Join a running group. Running groups are everywhere; find them via Google or Meetup. “Friendships form and runners keep each other motivated and accountable,” says Richardson. “I always encourage other runners.”

Sign up for races. “This is important for your running psyche,” Aragon explains. “It gives you a goal. Plus you get crowd support. Tell people you’re running the race. When they’re yelling your name, you won’t want to let your fans down.”

Push the distance. Does running a few miles feel like plenty? You can do more—a lot more. “The first mile, first four miles, are always tough. But once you get past that initial stiffness, you can settle in and run distance,” Peabody says. “Then you’re like a robot, an automaton—just putting one foot down after the other.”

Wear a heart rate monitor. It’s great for monitoring effort and pace. Consider using “effort” as your goal, instead of pace. That way you’ll avoid problems from pushing too hard, says Peabody. Your coach can help with settings. Talk to your doctor about goals. 

Run when you’re traveling. Link with running groups in major cities, advises Rudd. “The cool thing about running is it’s very portable. Whether you’re on vacation or business, just bring an outfit and sneakers and you’re ready for a run on your own.       You can even Google running groups and stores in the area. It’s fun, you meet people and you see the cities.”

Cross-train. Strengthening your core helps your running. Practice yoga or swim laps. You’ll also build your upper body, legs and cardiovascular system. Keep your gym membership for night treadmill runs, adds Richardson. 

Get used to bad weather. Hot, cold, wet weather—it all trains your body to be resilient. “You might be surprised by how your body can manage extreme weather,” Aragon explains. “You’re not only training your body, you’re building your acceptance to be uncomfortable for long periods of time. The more you expose your body to the elements, you’ll learn that your body can handle it.” Dress in layers you can easily remove—like arm warmers rather than sleeves for cold weather.

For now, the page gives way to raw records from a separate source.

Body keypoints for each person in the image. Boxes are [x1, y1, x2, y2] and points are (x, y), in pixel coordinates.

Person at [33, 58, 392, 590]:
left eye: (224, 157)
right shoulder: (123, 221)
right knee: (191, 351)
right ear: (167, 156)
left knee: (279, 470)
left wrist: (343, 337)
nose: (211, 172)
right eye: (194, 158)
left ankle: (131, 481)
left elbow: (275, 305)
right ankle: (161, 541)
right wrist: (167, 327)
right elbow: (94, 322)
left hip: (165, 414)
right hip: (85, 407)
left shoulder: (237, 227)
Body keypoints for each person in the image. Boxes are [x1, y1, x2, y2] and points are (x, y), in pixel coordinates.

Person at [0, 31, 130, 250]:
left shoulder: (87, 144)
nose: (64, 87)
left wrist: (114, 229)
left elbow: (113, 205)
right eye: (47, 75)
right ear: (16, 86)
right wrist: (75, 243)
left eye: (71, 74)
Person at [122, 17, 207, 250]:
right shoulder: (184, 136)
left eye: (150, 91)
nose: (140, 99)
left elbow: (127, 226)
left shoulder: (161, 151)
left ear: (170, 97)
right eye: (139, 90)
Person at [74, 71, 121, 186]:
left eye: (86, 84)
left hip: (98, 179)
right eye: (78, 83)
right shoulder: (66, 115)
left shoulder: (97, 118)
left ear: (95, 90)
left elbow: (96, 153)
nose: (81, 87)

Pay attention to pain. “There’s good hurt and bad hurt, and it’s essential you know the difference,” Peabody says. “If an injury alters your gait, you need to change the way you run. If pain continues, get medical help. You can save yourself thousands of dollars just by addressing the problem right away even if it just means getting new running shoes.”

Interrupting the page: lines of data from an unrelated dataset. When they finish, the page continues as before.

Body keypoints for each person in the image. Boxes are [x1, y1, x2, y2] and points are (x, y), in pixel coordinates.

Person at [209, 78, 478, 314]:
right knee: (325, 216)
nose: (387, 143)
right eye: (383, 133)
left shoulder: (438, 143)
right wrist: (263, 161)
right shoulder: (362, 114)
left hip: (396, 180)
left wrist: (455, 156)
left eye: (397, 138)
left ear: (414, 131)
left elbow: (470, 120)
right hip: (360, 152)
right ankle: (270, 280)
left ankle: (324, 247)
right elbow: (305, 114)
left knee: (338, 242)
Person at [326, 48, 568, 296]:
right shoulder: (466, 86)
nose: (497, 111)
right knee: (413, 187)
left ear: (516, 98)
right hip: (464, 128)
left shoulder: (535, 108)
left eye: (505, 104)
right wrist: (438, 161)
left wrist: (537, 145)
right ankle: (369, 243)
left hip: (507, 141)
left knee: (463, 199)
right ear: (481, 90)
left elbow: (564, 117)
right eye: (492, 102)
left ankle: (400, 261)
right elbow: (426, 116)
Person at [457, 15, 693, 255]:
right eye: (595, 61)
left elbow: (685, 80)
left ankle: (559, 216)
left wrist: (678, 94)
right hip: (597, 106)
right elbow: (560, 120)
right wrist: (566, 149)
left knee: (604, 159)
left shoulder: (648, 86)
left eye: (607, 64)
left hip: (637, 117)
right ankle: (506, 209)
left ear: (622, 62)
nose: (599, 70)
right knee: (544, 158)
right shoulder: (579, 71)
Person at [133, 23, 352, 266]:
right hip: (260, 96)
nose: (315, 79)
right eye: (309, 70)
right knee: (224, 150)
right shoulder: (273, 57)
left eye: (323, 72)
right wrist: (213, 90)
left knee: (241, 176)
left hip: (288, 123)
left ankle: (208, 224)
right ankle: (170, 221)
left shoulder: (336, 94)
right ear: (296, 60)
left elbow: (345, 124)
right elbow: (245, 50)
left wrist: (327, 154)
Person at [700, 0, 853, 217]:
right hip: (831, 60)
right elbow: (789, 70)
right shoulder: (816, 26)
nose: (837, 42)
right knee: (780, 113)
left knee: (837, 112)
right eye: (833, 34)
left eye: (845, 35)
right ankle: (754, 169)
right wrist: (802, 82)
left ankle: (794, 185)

Consider a coach. A coach can help you get past certain performance plateaus, our expert marathoners say. You can also learn from veteran runners you meet in running groups.

Every race you run fosters camaraderie, which feels plain good. “It’s a physical challenge, obviously, but there’s a strong vibe of people trying to achieve all kinds of goals,” Aragon says. There’s a great connection with the crowd and “crossing the finish line never gets old.”